STATED GOAL 1: Please copy the Mercury film article word for word, from "Mercury is a" to "of mercury poisoning.".

QUOTED PASSAGE:

◆ ◆ ◆

- Theatrical release poster
- Directed by: Karthik Subbaraj
- Written by: Karthik Subbaraj
- Produced by: Kaarthekeyen Santhanam; Jayantilal Gada;
- Starring: Prabhu Deva; Sananth; Deepak Paramesh; Shashank Purushotham; Anish Padmanabhan; Indhuja Ravichandran;
- Cinematography: Tirru
- Edited by: Vivek Harshan
- Music by: Mithoon Santhosh Narayanan
- Production companies: Pen Studios Stone Bench Creations
- Distributed by: Pen India Limited; Paramvah Studios; Pushkar Films;
- Release dates: 13 April 2018 (Worldwide); 20 April 2018 (Tamil Nadu);
- Running time: 109 minutes
- Country: India

= Mercury (film) =

2018 film by Karthik Subbaraj

Mercury is a 2018 Indian horror thriller film written and directed by Karthik Subbaraj. The film, which has no dialogue, stars an ensemble cast that includes Prabhu Deva, Sananth, Deepak Paramesh, Shashank Purushotham, Anish Padmanabhan and Indhuja Ravichandran. Karthik presented the film under his own production banner Stone Bench Creations, whilst Jayantilal Gada of Pen Studios co-produced the film. The plot is about five friends who are terrorised by the ghost of a victim of mercury poisoning.

◆ ◆ ◆

STATED GOAL 2: Find each line in the records that contains the string "kern" and copy those lines.

◆ ◆ ◆

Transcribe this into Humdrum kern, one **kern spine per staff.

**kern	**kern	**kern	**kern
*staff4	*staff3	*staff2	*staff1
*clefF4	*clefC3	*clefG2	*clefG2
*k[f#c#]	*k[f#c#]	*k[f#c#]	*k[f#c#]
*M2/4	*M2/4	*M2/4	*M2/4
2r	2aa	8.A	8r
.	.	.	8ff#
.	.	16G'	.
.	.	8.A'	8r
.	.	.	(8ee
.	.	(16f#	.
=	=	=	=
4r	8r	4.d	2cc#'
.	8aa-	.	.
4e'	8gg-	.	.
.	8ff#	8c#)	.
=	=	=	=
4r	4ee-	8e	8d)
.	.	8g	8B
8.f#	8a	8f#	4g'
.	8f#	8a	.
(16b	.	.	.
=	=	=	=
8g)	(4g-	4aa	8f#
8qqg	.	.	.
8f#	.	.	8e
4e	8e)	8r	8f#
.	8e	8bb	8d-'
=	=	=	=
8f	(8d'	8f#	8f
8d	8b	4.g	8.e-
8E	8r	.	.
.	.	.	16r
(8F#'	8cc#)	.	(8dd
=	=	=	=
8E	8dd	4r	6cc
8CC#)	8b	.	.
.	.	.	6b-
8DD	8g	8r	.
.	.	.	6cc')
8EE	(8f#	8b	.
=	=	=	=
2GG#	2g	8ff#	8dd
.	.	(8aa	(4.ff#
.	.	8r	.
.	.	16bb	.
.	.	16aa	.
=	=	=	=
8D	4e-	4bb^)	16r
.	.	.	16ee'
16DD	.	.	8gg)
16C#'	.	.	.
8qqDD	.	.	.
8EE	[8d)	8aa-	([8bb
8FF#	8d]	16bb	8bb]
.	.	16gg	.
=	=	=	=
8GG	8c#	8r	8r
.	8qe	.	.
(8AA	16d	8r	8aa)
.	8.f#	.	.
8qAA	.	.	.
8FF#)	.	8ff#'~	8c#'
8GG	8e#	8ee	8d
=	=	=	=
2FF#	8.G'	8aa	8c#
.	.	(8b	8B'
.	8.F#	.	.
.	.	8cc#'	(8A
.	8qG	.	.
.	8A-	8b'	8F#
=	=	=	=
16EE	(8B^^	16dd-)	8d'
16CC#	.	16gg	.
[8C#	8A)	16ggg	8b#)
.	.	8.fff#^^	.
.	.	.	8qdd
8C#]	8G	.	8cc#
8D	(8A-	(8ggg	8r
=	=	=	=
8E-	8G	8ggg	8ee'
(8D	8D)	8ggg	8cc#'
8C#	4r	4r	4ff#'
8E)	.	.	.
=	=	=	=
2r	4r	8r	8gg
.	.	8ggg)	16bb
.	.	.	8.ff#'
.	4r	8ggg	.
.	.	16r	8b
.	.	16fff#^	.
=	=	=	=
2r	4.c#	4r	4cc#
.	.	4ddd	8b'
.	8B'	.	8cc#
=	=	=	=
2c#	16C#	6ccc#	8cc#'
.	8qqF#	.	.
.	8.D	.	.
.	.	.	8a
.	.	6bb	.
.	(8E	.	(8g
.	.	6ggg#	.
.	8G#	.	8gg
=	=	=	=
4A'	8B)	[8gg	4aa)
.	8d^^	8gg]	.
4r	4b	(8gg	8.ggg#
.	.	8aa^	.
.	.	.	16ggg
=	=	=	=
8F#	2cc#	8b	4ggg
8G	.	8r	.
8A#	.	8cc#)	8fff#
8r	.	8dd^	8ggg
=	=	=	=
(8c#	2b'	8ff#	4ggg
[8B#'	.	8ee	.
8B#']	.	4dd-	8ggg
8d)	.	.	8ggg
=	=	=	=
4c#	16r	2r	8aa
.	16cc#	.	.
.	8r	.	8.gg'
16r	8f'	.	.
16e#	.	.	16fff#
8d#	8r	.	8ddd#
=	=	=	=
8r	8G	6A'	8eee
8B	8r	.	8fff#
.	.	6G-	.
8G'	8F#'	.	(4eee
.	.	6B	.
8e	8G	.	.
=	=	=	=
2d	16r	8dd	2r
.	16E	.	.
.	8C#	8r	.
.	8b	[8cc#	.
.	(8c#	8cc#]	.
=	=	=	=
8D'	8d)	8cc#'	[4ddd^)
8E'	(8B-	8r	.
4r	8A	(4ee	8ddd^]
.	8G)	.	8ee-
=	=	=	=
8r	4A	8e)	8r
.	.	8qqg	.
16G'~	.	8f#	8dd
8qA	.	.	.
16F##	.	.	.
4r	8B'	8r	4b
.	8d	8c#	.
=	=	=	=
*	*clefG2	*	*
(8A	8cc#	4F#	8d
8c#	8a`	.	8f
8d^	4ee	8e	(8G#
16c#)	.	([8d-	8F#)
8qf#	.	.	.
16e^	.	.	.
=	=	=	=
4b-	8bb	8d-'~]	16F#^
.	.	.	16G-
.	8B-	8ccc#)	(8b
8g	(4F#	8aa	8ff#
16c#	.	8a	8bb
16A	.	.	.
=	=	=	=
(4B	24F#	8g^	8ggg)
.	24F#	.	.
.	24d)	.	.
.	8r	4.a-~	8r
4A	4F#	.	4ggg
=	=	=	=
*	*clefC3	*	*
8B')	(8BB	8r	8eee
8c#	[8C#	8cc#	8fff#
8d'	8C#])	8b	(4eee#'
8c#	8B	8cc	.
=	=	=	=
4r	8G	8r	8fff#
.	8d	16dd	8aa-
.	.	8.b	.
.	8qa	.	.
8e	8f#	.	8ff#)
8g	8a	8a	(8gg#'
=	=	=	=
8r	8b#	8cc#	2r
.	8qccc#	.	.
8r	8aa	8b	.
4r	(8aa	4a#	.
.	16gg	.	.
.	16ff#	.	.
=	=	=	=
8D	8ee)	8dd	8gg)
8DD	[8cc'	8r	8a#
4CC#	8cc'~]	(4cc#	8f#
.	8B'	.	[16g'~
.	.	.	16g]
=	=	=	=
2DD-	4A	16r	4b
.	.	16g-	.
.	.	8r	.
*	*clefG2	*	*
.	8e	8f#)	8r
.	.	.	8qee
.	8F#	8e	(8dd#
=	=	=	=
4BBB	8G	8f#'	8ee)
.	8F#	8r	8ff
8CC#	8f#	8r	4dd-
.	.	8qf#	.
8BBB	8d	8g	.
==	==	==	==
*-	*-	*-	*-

◆ ◆ ◆

CORRECT RESULT 1:
Mercury is a 2018 Indian horror thriller film written and directed by Karthik Subbaraj. The film, which has no dialogue, stars an ensemble cast that includes Prabhu Deva, Sananth, Deepak Paramesh, Shashank Purushotham, Anish Padmanabhan and Indhuja Ravichandran. Karthik presented the film under his own production banner Stone Bench Creations, whilst Jayantilal Gada of Pen Studios co-produced the film. The plot is about five friends who are terrorised by the ghost of a victim of mercury poisoning.

CORRECT RESULT 2:
Transcribe this into Humdrum kern, one **kern spine per staff.
**kern	**kern	**kern	**kern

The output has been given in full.